Non parlo di coraggio, perché il mondo non è né peggiore né migliore di com’era né di come sarà. Parlo proprio di forza; di tempra.

Voglio dire, mettete al mondo dei figli sapendo che invecchieranno e moriranno. Ve ne prendete cura incondizionatamente pur essendo consapevoli che, per quanta cura e attenzione possiate dare, non potete essere certi di proteggerli dal male.

Ma cosa sta dicendo? Mi sembra di sentire.

Ora ve lo dico, cosa sto dicendo.

Ieri sono andato a prendere mio nipote all’uscita dalla scuola e poi l’ho accompagnato in piscina.

Prima che si immergesse in acqua gli ho detto: “Mattia, divertiti ma non ti bagnare”, volevo farlo ridere e ci sono riuscito.

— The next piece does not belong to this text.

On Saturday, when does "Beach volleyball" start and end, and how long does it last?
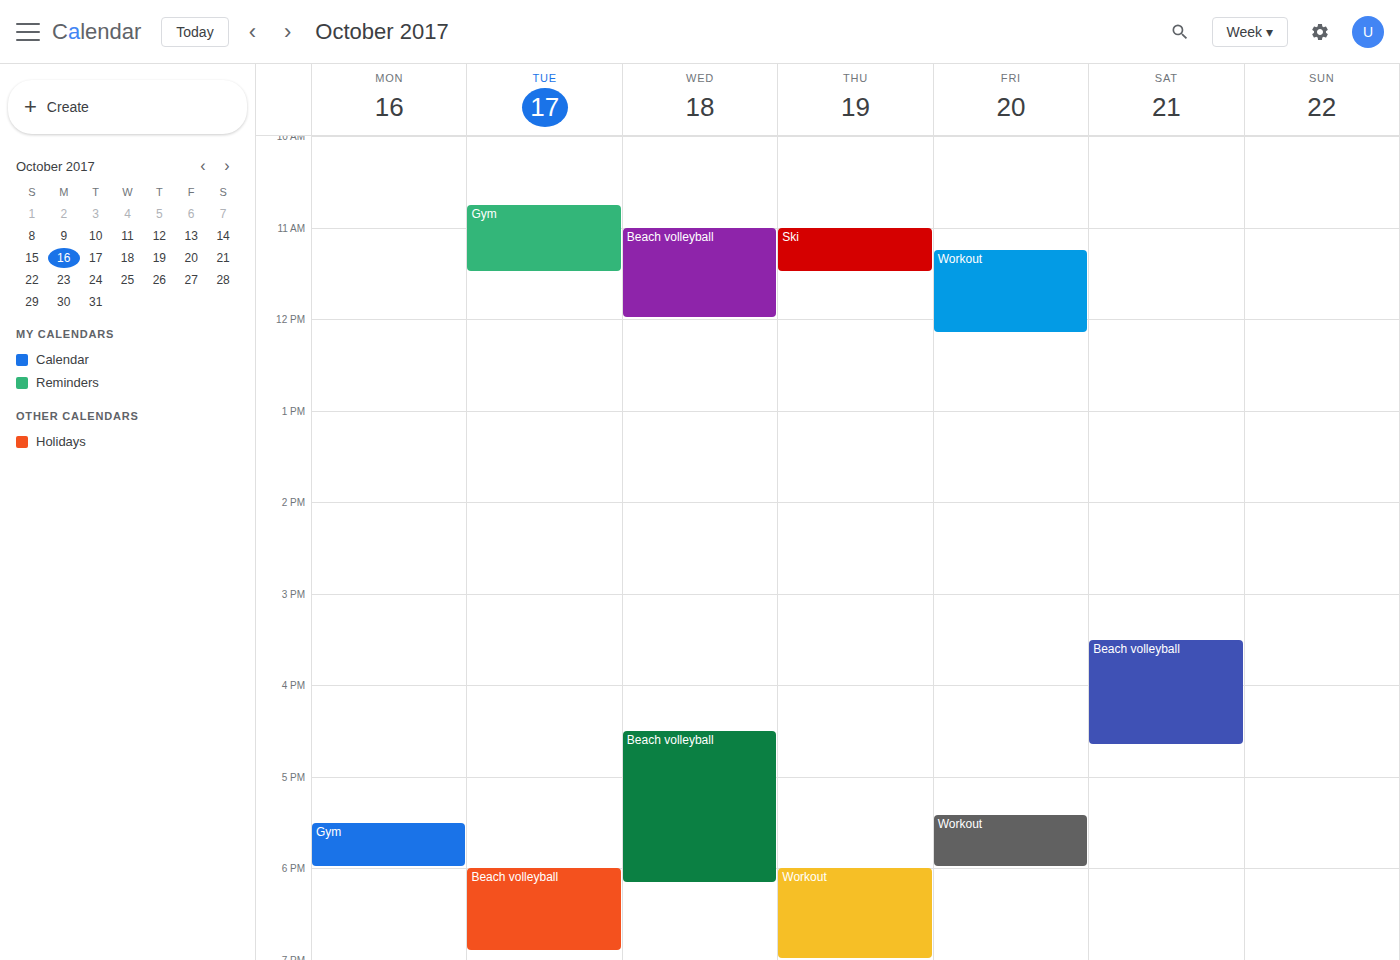
3:30 PM to 4:40 PM, 1 hour 10 minutes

Succede però che alla fine della lezione di nuoto, per un malinteso, entro negli spogliatoi con un minuto di ritardo; così quando arrivo sento la sua voce che mi chiama e vedo il suo sguardo che mi cerca; e lui mi chiama e mi cerca perché io non sono dove devo essere.

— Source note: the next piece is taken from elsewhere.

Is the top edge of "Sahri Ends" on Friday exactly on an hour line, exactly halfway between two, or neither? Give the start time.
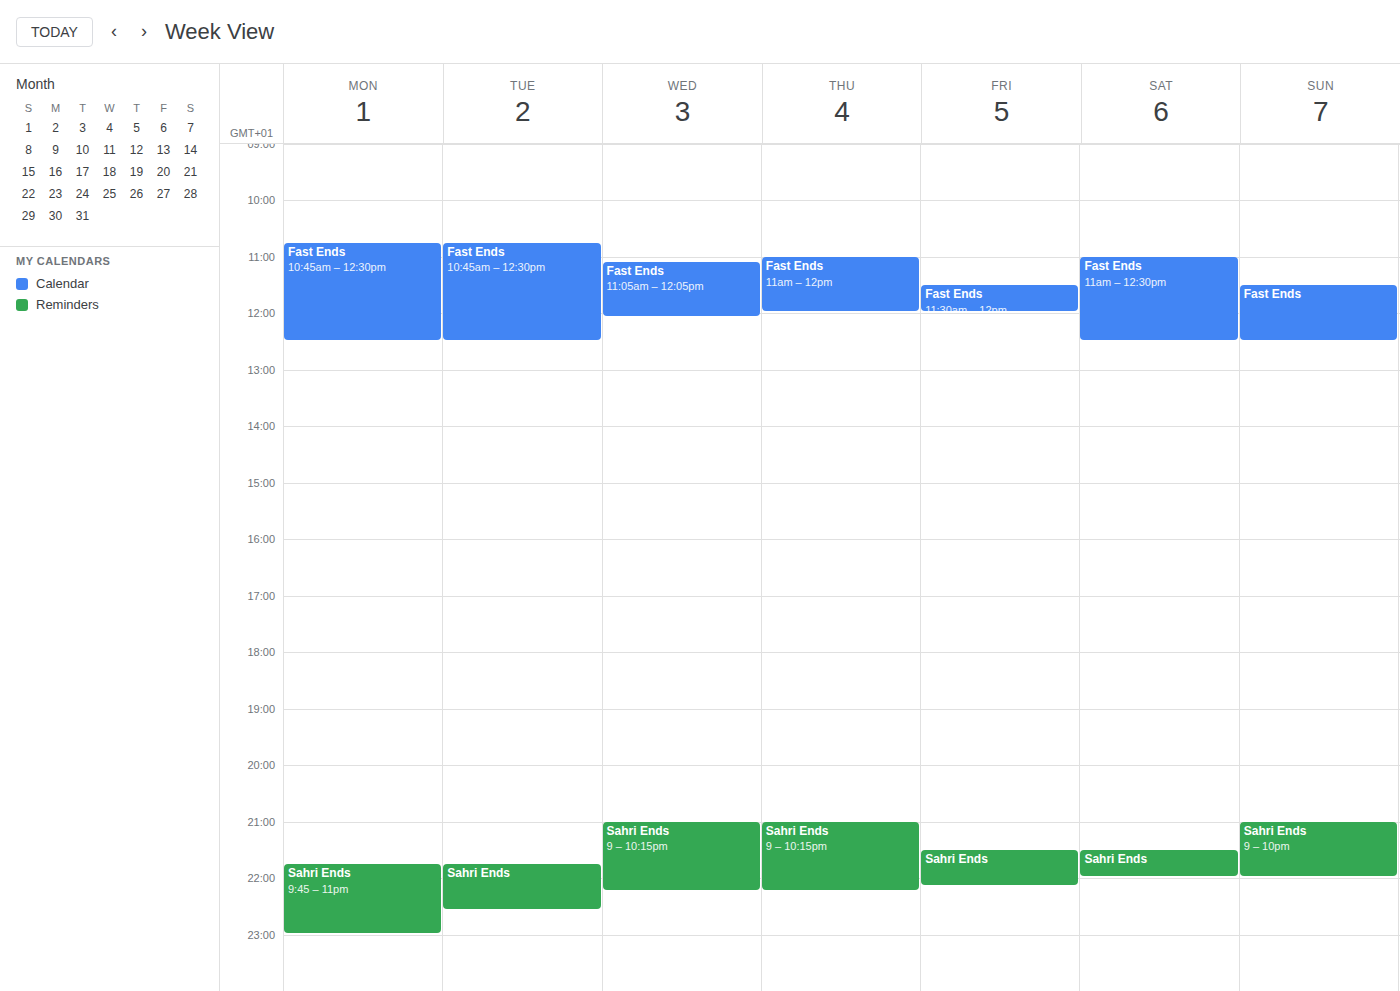
9:30 PM -- halfway between the 9 PM and 10 PM lines.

Quando mi ha visto ha sorriso e chiesto: “Ma zio, dov’eri?”. Ho spiegato che la lezione è finita con qualche minuto di anticipo e che io non me ne sono accorto perchè stavo leggendo di quando Orson Wells non trovava i fondi per realizzare Re Lear. Poi l’ho accompagnato alla doccia e ho aspettato che cantasse due canzoni sotto l’acqua prima di asciugarlo.

Insomma, non è successo niente. Però poi di sera ci pensavo, pensavo a lui che mi chiama e mi cerca.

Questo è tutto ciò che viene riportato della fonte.